Il y a un an, je décrivais dans "Christmas blues", le chemin de croix du Père Noël, devenu travailleur précaire. Avec un brin d'humour quand même. En 2020, rien ne s'est vraiment arrangé ni pour lui, ni pour nous. Mais c'est avec un optimisme à toute épreuve que je partage à nouveau ce petit texte qu'on peut retrouver (joliment mis en page) dans les "Chroniques du monde d'avant". Avec le dessin de Phil, évidemment. Et quelques rimes en prime... 

La planète Terre dans un futur proche. Nos grands dirigeants sont restés de glace face au réchauffement climatique. Le cercle polaire est devenu le nouvel eldorado des capitalistes sauvages, et ses ressources naturelles, la cible de quelques bandits pas manchots, prêts à jouer l'avenir du monde à la roulette.
Le Père Noël, privé de ce paradis blanc où les nuits sont si longues qu'on en oublie le temps, a été viré de l'arène des neiges où il profitait d'un emploi à vie. Désormais libéré, délivré de son traîneau, le voilà obligé de trouver un nouveau boulot. Mais avant de partir, il devra bien se couvrir. Car dehors, il va faire un peu froid. Allez, mon gars, enfile ta parka !
La descente est raide quand on passe du Pole Nord à Pôle Emploi. Surtout quand dès le premier rendez-vous, on s'enguirlande avec son conseiller. "Un poste à Rennes ? Quelle drôle idée !" De quoi le couper direct dans son élan. Car il bout, à présent. De colère, évidemment.
Dès le lendemain, cependant, son destin bascule. On lui présente un type plein de tunes dont le slogan explique la fortune : "Ton temps, c'est mon argent", voilà le rêve qu'il vend. On dit qu'il a inventé un tout nouveau système d'exploitation. Comme quoi, ce n'est pas que dans l'informatique qu'on peut gagner des millions.
Ce type, tout le monde l'appelle Hubert. Il est vraiment super. Car voilà notre Père Noël tout cafardeux, transformé en travailleur précaire tout heureux. L'année à venir s'annonce vachement chargée. Et les enfants vont forcément adorer.
Premier boulot, premier fardeau. Jouer au Père Noël de pacotille, ce n'est vraiment pas rigolo. Surtout quand il faut faire le joyeux drille dans les rayons du Casino, pour ameuter les petits garçons et petites filles, en chantant très fort dans un micro. "Jingle bell, jingle bell" reprend-il de plus belle.

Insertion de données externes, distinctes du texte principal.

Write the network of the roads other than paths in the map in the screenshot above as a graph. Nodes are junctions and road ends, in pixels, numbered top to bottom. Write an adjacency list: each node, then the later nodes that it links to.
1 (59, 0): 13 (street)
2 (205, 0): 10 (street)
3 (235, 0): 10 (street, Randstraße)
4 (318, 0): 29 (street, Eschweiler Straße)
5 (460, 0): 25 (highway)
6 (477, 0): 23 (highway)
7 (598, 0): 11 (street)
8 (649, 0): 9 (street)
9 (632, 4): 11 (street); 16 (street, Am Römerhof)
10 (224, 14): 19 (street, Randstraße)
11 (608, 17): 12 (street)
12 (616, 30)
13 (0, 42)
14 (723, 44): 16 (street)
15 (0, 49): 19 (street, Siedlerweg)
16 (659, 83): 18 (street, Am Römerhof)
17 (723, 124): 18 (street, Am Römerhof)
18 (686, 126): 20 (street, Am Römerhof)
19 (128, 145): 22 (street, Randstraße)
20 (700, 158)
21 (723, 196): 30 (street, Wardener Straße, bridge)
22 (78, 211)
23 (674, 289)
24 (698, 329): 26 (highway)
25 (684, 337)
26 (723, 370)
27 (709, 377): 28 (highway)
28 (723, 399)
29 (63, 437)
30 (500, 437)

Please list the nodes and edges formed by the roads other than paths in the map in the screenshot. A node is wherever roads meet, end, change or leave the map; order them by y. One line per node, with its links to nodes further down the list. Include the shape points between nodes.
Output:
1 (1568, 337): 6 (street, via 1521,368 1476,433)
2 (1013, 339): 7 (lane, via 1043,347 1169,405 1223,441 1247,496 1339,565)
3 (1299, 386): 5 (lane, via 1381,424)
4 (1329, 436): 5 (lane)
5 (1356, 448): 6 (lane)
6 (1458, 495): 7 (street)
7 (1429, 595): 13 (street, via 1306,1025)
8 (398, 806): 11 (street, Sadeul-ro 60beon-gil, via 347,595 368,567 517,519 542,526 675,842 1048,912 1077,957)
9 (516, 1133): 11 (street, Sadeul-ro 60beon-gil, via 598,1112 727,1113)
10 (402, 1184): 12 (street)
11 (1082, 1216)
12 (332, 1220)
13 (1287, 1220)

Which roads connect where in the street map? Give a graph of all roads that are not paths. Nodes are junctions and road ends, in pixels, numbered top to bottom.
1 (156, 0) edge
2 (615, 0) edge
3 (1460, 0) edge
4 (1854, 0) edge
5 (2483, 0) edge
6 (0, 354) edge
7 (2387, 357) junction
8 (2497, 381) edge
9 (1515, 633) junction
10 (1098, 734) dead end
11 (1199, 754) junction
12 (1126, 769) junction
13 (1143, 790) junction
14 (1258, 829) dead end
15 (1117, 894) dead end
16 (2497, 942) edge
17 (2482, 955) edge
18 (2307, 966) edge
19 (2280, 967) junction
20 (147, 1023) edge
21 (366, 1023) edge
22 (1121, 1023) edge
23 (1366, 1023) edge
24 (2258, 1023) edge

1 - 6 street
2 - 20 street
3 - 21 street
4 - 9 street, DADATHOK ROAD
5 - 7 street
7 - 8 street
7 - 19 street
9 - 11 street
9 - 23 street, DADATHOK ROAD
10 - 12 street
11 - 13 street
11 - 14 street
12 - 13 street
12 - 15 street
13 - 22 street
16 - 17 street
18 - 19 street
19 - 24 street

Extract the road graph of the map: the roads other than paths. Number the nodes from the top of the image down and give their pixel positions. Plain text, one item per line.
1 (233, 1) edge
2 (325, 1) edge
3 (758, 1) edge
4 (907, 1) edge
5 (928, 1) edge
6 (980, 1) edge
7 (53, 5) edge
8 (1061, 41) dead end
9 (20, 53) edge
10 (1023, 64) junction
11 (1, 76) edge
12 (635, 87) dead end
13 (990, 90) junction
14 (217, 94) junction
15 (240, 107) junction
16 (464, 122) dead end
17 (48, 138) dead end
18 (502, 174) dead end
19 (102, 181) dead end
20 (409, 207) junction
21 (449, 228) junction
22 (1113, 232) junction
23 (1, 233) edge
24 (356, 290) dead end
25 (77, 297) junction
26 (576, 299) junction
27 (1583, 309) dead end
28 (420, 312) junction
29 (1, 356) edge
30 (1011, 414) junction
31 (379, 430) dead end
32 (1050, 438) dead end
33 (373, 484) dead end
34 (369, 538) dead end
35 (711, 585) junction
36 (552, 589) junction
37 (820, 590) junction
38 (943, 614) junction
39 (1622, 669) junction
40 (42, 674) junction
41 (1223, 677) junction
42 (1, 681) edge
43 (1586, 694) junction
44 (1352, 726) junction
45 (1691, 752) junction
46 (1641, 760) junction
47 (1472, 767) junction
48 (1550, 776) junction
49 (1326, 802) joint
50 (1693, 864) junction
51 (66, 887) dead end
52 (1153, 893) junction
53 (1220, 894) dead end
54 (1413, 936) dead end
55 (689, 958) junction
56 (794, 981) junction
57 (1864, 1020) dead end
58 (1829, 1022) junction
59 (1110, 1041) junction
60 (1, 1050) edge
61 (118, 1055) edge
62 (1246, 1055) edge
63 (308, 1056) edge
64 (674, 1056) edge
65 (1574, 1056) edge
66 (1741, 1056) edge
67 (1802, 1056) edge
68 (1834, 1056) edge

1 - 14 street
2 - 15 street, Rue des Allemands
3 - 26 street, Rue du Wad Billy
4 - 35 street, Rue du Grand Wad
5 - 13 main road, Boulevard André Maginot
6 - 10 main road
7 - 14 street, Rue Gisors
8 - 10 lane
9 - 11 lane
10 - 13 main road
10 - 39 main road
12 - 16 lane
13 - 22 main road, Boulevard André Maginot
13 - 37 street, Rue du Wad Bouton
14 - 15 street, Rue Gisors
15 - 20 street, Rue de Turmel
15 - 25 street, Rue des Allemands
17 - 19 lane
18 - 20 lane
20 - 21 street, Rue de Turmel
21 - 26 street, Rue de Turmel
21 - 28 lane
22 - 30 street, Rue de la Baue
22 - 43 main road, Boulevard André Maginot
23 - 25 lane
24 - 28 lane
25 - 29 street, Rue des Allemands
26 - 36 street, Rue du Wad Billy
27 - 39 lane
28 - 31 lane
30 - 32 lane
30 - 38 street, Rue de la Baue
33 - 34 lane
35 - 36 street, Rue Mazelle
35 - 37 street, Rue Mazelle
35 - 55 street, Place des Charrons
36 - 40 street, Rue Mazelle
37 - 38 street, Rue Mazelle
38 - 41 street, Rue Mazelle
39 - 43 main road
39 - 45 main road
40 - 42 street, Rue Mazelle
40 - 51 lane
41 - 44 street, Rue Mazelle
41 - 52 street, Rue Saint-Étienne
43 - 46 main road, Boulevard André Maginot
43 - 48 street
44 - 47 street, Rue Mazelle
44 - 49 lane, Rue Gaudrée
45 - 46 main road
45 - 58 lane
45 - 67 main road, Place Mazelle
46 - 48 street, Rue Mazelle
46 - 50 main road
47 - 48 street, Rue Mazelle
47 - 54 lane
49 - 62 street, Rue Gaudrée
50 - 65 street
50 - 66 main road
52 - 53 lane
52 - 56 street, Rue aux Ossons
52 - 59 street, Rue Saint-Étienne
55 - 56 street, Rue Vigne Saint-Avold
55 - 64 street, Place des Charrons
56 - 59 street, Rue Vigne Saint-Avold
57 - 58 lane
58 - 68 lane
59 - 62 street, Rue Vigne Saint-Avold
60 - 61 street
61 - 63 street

Elle est où, la tendresse, bordel ?
Mais il jette un bonnet pudique sur ses convictions. Il faut bien bouffer, c'est ça, sa seule motivation. Dès le lendemain de Noël, il bossera pour une plate-forme qui permet d'échanger les cadeaux. Une hotte-line pour parents névrosés qui pourrissent leurs marmots.
Voilà déjà le printemps. La nature s'éveille peu à peu partout sur la terre. Et notre Père Noël ouvre doucement les yeux sur son calvaire. Embauché pour faire la promo d'une marque qui se la joue écolo, le voici déguisé en lièvre de Pâques pour une chasse aux œufs garantis bio.
Mais qu'importe. Ce qui est sympa avec les enfants vegan des bobos, c'est que pour eux, un lapin, ça ne termine jamais en gigot. C'est vrai qu'il vaut toujours mieux être ridicule en bête à poil, que de finir sa vie au fond d'une poêle. On se console comme on peut. La vie ne sourit pas qu'aux courageux.
Tiens, un job dating pour un boulot estival à la Grande-Motte. Là, c'est sûr, il y va, ça le botte. Mais pour être vendeur de plage, notre papa Noël n'a pas le bon style : une bedaine saillante et un torse à pelage, ça vous gâche un profil. Dommage pour son slip de bain rouge à pompons blancs qui aurait plu aux gamins...et surtout à leurs mamans.
Finalement, c'est chez Pizza Hotte que son look de hipster a fait sensation. Y a pas mieux qu'une barbe de bûcheron pour vendre de la "quat'saisons". Le voilà donc chevauchant son engin en anorak couleur tomato, avec sa devise "scoot toujours" fièrement tatouée sur la peau.
L'automne est déjà bien entamé. Idem pour le moral de notre travailleur saisonnier. Il est convaincu qu'en n'étant pas minorité visible, il fait désormais partie de la majorité inaudible. On lui soutient pourtant qu'il est privilégié, puisqu'il n'est ni femme, ni jeune, ni "basané". Mais en lui, il ne croit plus. Le Père Noël n'existe plus.
Vivement que son année se termine. Ce sera sous un déguisement d'Halloween. Encadrant un groupe d'enfants en quête de bonbons, Papa Noël avoue qu'il se sent un peu con. L'an prochain, c'est promis, il ne se nourrira plus d'illusions. Il maudira le sinistre Hubert et tous ses compagnons. Ce qu'ils méritent, c'est rien de moins que l'enfer. Car avec eux, la vie rimera toujours avec galère.


25 décembre 2020

Noël 2020 vu par Phil




Fabien Nierengarten et Phil : un duo à l’humour piquant qui réveille l’actualité

Par M.F. L'ALSACE du 24/12/2020

Fabien Nierengarten et le dessinateur Phil Umbdenstock étaient faits pour se rencontrer. Aux écrits de l’un répondent comme un écho les dessins de l’autre. Ces Chroniques du monde d’avant décortiquent l’actualité avec une causticité mêlée de tendresse.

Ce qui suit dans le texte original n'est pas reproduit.